Still, both recognise they may be more fortunate than others in the sector. “We are able to do takeaways and are on food delivery platforms, unlike say a café that sells ice-cream, they can’t do delivery," said Mr Loi.

Should there be different levels of support then for F&B operators? “It’s not an easy task for the Government because they lump F&B together, they call F&B as one category registered under ACRA (Accounting and Corporate Regulatory Authority) but there’s kiosks, take-aways, cafes and you go all the way upstream to restaurants and fine dining ... there are sub-categories within categories,” Mr Loi said.


READ: Commentary: Does Singapore just have too many F&B outlets?


If there was a big lesson throughout these months of open and shut restrictions, it was ensuring they had a buffer of resources to draw from.

For Summer Hill, the latter half of last year saw brisk business as people came out to dine when the circuit breaker was lifted, but Mr Yeoh was wary. He had one eye on closures potentially being slapped on again when cases were still rising worldwide, and clusters seeded in Singapore. So, he ploughed all his profits into reserves when dining reopened.

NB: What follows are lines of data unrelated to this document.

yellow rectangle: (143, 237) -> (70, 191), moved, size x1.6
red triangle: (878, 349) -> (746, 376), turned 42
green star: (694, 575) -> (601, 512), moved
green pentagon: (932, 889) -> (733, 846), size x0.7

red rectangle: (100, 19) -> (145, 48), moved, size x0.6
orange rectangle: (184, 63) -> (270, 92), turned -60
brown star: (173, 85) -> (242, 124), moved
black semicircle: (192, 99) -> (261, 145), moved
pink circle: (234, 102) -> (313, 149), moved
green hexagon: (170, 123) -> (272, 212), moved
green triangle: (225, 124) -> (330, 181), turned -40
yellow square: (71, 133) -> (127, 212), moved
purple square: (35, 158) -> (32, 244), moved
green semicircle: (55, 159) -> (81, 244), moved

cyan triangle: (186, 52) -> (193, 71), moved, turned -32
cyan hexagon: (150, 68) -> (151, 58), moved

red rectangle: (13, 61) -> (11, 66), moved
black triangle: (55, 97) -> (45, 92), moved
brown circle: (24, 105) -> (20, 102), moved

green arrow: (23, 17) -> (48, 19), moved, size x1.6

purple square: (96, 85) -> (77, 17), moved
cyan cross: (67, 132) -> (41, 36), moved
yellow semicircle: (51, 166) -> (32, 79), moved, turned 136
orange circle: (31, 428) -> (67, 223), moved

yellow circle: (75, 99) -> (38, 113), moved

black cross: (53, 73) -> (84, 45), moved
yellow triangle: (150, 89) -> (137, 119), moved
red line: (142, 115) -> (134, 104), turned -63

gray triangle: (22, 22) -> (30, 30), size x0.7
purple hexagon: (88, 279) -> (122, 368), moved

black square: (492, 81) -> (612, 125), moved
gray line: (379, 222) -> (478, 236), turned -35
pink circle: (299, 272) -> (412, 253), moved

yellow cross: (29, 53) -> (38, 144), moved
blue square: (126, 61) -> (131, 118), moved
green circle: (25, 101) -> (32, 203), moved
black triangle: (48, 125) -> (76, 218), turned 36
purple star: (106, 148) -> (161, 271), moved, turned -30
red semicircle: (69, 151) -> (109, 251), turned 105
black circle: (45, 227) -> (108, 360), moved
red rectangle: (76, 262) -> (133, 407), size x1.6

That instinct paid off. When dining-in shut on Jul 22 and 40 per cent of his income was slashed overnight, he had a war chest to dip into.

But don’t the billions in government assistance help? “It does keep us afloat I guess,” Mr Yeoh admitted. “(But) it doesn’t get us back on dry land yet.”

“Every time we have to do this (closure), there is a recovery period.” It’s not like business magically reverts to what it was once the restrictions ease, he explained.


READ: Commentary: Flaring tempers and public incidents – are we losing it because of COVID-19?


Safe distancing measures in place at a restaurant in Chinatown Point on Mar 26, 2020. (Photo: Jeremy Long)


Both are looking forward to the day when they can serve customers again. There’s nothing like the buzz of a busy restaurant where people enjoy a meal with friends and family. Has this open-shut experience crushed that enthusiasm?

Mr Yeoh probably spoke for all restaurant owners when he said: “It's sad seeing my dining room empty. There isn't that buzz, the murmur of the crowd, we're not even allowed to play music. That is disappointing."


READ: Commentary: Why we missed dining out in Singapore these few weeks


But having been through the wringer several times in the last year, both men are optimistic about the future. Chefs, said Mr Yeoh, tend to have a romanticised view of restaurants but business owners have to take a harsher position – the pre-pandemic food and beverage business is “no longer viable”.

“There's no point trying to force that issue (of wanting to see dining-in fully resume at 100 per cent capacity) and hold on to it," he said.

“It’s coming to terms with yourself that things have to change, and you need to be able to let go and accept it.”


READ: Commentary: Why some miss their regular kopi pit stop after dining-in restrictions kicked in


“Despite the twists and turns, that feeling of being able to be back, going through something and knowing that you’ve gone through a bit of a valley, it adds to the human emotions … It’s a collective thing,” Mr Loi reflected.

“That feeling of being able to welcome people back to our doors and for them to experience this … that is something we look forward to in time to come.”